We were on our way to Cedar City, where Jim had an appointment with a dermatologist, and our mail was being sent to the post office. Although we’ve been to southern Utah several times we haven’t been to Cedar City, and since we’ve been on a national park binge I wanted to visit nearby Cedar Breaks and the Kolob Canyon section of Zion.
I planned for us to stay at a Passport America RV park in Kanarraville, about 12 miles south of Cedar City, and decided to call ahead just to be sure we could get a site. To my surprise there was nothing available since they had a scout troop coming in, so I researched, made other calls and found an RV park run by the Indian Peaks Band of Paiutes a few miles closer to Cedar City and about a half mile from I-80.
Indian Peaks RV Park is a bit quirky but the managers are very nice and the showers are excellent. Full hookups for $25/night but the sewer is too far for us to reach without moving the rig, which isn’t a problem for us, and all the sites are very sloped. There are only a few other rigs here so it’s been quiet except for some road noise.

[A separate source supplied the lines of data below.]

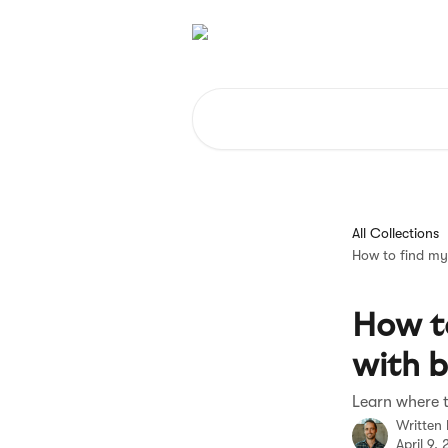
Skip to main content
Search for articles...
All Collections
How to find my 
How to
with b
Learn where t
Written
April 9,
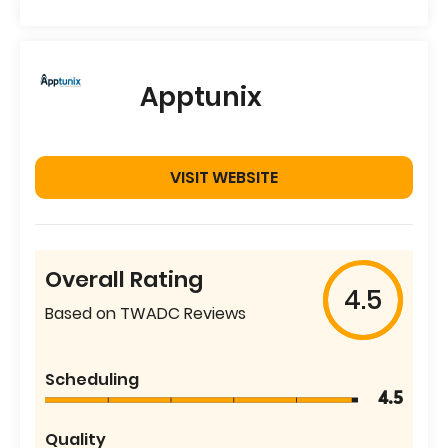
Apptunix
VISIT WEBSITE
Overall Rating
4.5
Based on TWADC Reviews
Scheduling
4.5
Quality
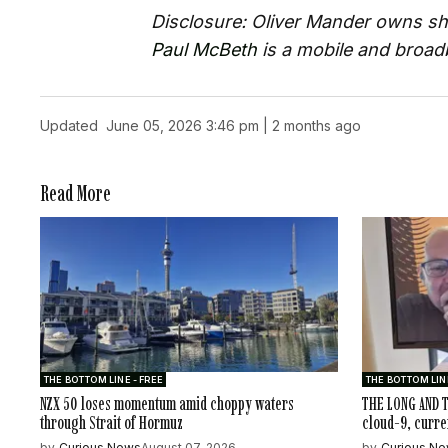
Disclosure: Oliver Mander owns sh
Paul McBeth
is a mobile and broa
Updated
June 05, 2026 3:46 pm | 2 months ago
Read More
THE BOTTOM LINE - FREE
THE BOTTOM LINE
NZX 50 loses momentum amid choppy waters
THE LONG AND T
through Strait of Hormuz
cloud-9, curre
by
Curious News
August 07, 2026
by
Curious N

Unfortunately the weather has been a bit unstable since we arrived, with frequent thunderstorms popping up, so we haven’t yet been able to hike in some of the canyons we were hoping to. After Jim’s appointment on Friday, where he had several lesions frozen off (the curse of the fair-skinned), we did a little shopping and had lunch at Centro Woodfired Pizzeria. The pizza was excellent, and although the beer selection was not very extensive we shared a bottle of Wasatch Devastator Double Bock, pretty darned good for Utah beer.
Yesterday more thunderstorms were in the forecast but we decided to chance it and drive up to Cedar Breaks National Monument, 23 miles from downtown Cedar City. The temperature dropped to 45 degrees by the time we reached the park at over 10,000’ with snow/sleet falling as we got out of the car at the visitor center and trailhead parking lot.
Cedar Breaks National Monument consists of a 3 mile, over 2,000’ deep amphitheater eroded into the west side of the Markagunt Plateau, similar to Bryce Canyon National Park, although much smaller and much less visited.
There are only a few trails within the national monument, so we decided to take the four mile round trip trail along the rim to the Spectra Point and Ramparts overlooks, hoping any thunderstorms stayed away. Although a smaller area, the scenery here is no less dramatic than Bryce.
We didn’t get very far before we encountered mud and snow that made walking a little tricky in places. It wasn’t long before Jim went down on his butt, getting mud on the camera, but at least not dunking it in a deep puddle this time.
We thought about turning back but saw some people coming up who said this was the last bad section, and from there on the trail was dry, so we gave it a try and made it through without any more mishaps.
Spectra Point Overlook.
Since we couldn’t get to the Bristlecone pines in Great Basin it was nice to see them here, although the oldest is only estimated to be around 1,600 years.
After Spectra Point the trail descends on switchbacks to the Rampart overlook where we were much closer to the formations.
The weather cooperated for our hike but just as we got back to the car it started snowing again. We drove through the campground to check it out but saw only one site we would fit into. We did see a couple of smaller RVs and a group of tent campers. Too cold for us to stay up there, anyway, but a great place for a day trip.